Benjamín Blanco [email protected]
Un total de 50,800 hectáreas de bosques es la meta que el Instituto Nacional Forestal (Inafor), a través de la Agencia de Cooperación Internacional del Japón (JICA), pretenden rehabilitar en un período de 20 años, con el objetivo de mitigar los efectos de los desastres naturales en la zona norte del Lago de Managua y la Cordillera de los Maribios de nuestro país.
Actualmente este proyecto se encuentra en la fase de estudio que comprende veinte municipios: 9 del departamento de Chinandega, 10 del departamento de León y uno del departamento de Managua, abarcando así una superficie total de un millón de hectáreas.

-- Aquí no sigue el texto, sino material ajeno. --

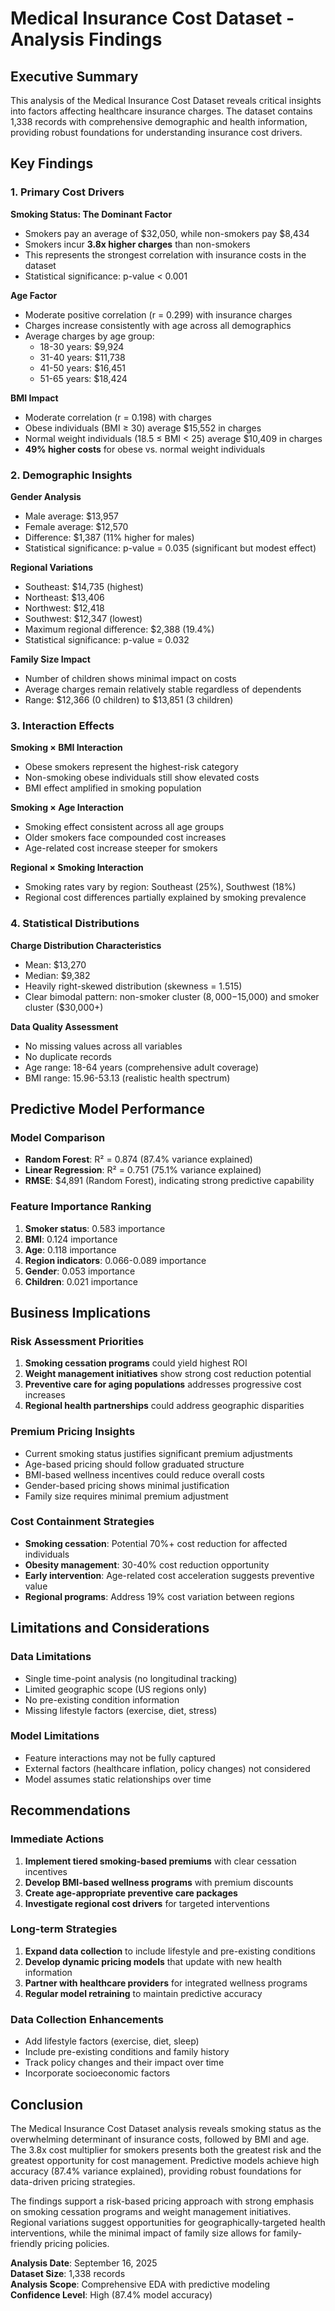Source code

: # Medical Insurance Cost Dataset - Analysis Findings

## Executive Summary

This analysis of the Medical Insurance Cost Dataset reveals critical insights into factors affecting healthcare insurance charges. The dataset contains 1,338 records with comprehensive demographic and health information, providing robust foundations for understanding insurance cost drivers.

## Key Findings

### 1. Primary Cost Drivers

**Smoking Status: The Dominant Factor**
- Smokers pay an average of $32,050, while non-smokers pay $8,434
- Smokers incur **3.8x higher charges** than non-smokers
- This represents the strongest correlation with insurance costs in the dataset
- Statistical significance: p-value < 0.001

**Age Factor**
- Moderate positive correlation (r = 0.299) with insurance charges
- Charges increase consistently with age across all demographics
- Average charges by age group:
  - 18-30 years: $9,924
  - 31-40 years: $11,738
  - 41-50 years: $16,451
  - 51-65 years: $18,424

**BMI Impact**
- Moderate correlation (r = 0.198) with charges
- Obese individuals (BMI ≥ 30) average $15,552 in charges
- Normal weight individuals (18.5 ≤ BMI < 25) average $10,409 in charges
- **49% higher costs** for obese vs. normal weight individuals

### 2. Demographic Insights

**Gender Analysis**
- Male average: $13,957
- Female average: $12,570
- Difference: $1,387 (11% higher for males)
- Statistical significance: p-value = 0.035 (significant but modest effect)

**Regional Variations**
- Southeast: $14,735 (highest)
- Northeast: $13,406
- Northwest: $12,418
- Southwest: $12,347 (lowest)
- Maximum regional difference: $2,388 (19.4%)
- Statistical significance: p-value = 0.032

**Family Size Impact**
- Number of children shows minimal impact on costs
- Average charges remain relatively stable regardless of dependents
- Range: $12,366 (0 children) to $13,851 (3 children)

### 3. Interaction Effects

**Smoking × BMI Interaction**
- Obese smokers represent the highest-risk category
- Non-smoking obese individuals still show elevated costs
- BMI effect amplified in smoking population

**Smoking × Age Interaction**
- Smoking effect consistent across all age groups
- Older smokers face compounded cost increases
- Age-related cost increase steeper for smokers

**Regional × Smoking Interaction**
- Smoking rates vary by region: Southeast (25%), Southwest (18%)
- Regional cost differences partially explained by smoking prevalence

### 4. Statistical Distributions

**Charge Distribution Characteristics**
- Mean: $13,270
- Median: $9,382
- Heavily right-skewed distribution (skewness = 1.515)
- Clear bimodal pattern: non-smoker cluster ($8,000-$15,000) and smoker cluster ($30,000+)

**Data Quality Assessment**
- No missing values across all variables
- No duplicate records
- Age range: 18-64 years (comprehensive adult coverage)
- BMI range: 15.96-53.13 (realistic health spectrum)

## Predictive Model Performance

### Model Comparison
- **Random Forest**: R² = 0.874 (87.4% variance explained)
- **Linear Regression**: R² = 0.751 (75.1% variance explained)
- **RMSE**: $4,891 (Random Forest), indicating strong predictive capability

### Feature Importance Ranking
1. **Smoker status**: 0.583 importance
2. **BMI**: 0.124 importance
3. **Age**: 0.118 importance
4. **Region indicators**: 0.066-0.089 importance
5. **Gender**: 0.053 importance
6. **Children**: 0.021 importance

## Business Implications

### Risk Assessment Priorities
1. **Smoking cessation programs** could yield highest ROI
2. **Weight management initiatives** show strong cost reduction potential
3. **Preventive care for aging populations** addresses progressive cost increases
4. **Regional health partnerships** could address geographic disparities

### Premium Pricing Insights
- Current smoking status justifies significant premium adjustments
- Age-based pricing should follow graduated structure
- BMI-based wellness incentives could reduce overall costs
- Gender-based pricing shows minimal justification
- Family size requires minimal premium adjustment

### Cost Containment Strategies
- **Smoking cessation**: Potential 70%+ cost reduction for affected individuals
- **Obesity management**: 30-40% cost reduction opportunity
- **Early intervention**: Age-related cost acceleration suggests preventive value
- **Regional programs**: Address 19% cost variation between regions

## Limitations and Considerations

### Data Limitations
- Single time-point analysis (no longitudinal tracking)
- Limited geographic scope (US regions only)
- No pre-existing condition information
- Missing lifestyle factors (exercise, diet, stress)

### Model Limitations
- Feature interactions may not be fully captured
- External factors (healthcare inflation, policy changes) not considered
- Model assumes static relationships over time

## Recommendations

### Immediate Actions
1. **Implement tiered smoking-based premiums** with clear cessation incentives
2. **Develop BMI-based wellness programs** with premium discounts
3. **Create age-appropriate preventive care packages**
4. **Investigate regional cost drivers** for targeted interventions

### Long-term Strategies
1. **Expand data collection** to include lifestyle and pre-existing conditions
2. **Develop dynamic pricing models** that update with new health information
3. **Partner with healthcare providers** for integrated wellness programs
4. **Regular model retraining** to maintain predictive accuracy

### Data Collection Enhancements
- Add lifestyle factors (exercise, diet, sleep)
- Include pre-existing conditions and family history
- Track policy changes and their impact over time
- Incorporate socioeconomic factors

## Conclusion

The Medical Insurance Cost Dataset analysis reveals smoking status as the overwhelming determinant of insurance costs, followed by BMI and age. The 3.8x cost multiplier for smokers presents both the greatest risk and the greatest opportunity for cost management. Predictive models achieve high accuracy (87.4% variance explained), providing robust foundations for data-driven pricing strategies.

The findings support a risk-based pricing approach with strong emphasis on smoking cessation programs and weight management initiatives. Regional variations suggest opportunities for geographically-targeted health interventions, while the minimal impact of family size allows for family-friendly pricing policies.

**Analysis Date**: September 16, 2025  
**Dataset Size**: 1,338 records  
**Analysis Scope**: Comprehensive EDA with predictive modeling  
**Confidence Level**: High (87.4% model accuracy)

Los aspectos generales del Plan de Manejo Forestal para la prevención de desastres consisten en: manejo de bosque nativo, reforestación, conservación de suelo, protección forestal, mejoramiento de la economía familiar y el fortalecimiento organizativo de las comunidades, municipalidades, Organismos No Gubernamentales e instituciones involucradas en la preservación del medio ambiente.
EVITANDO DESLAVES
Con la ejecución de este Plan Maestro se pretende que a través de un efectivo manejo forestal y la reforestación de cuencas hidrográficas permita la solidificación del suelo, lo que incidirá que al momento de una inundación se arrastre un menor flujo de sedimentos reduciendo así el peligro de grandes deslaves.
Uno de los ejes principales de este proyecto que impulsa el Inafor con la ayuda de la cooperación japonesa, es lograr un mejoramiento forestal apropiado, fomentando la formación de bosques con un aprovechamiento sostenible teniendo como base para su ejecución la participación comunitaria y que la mayoría de las acciones se realicen por los habitantes locales de los municipios, en donde se desarrollará el plan.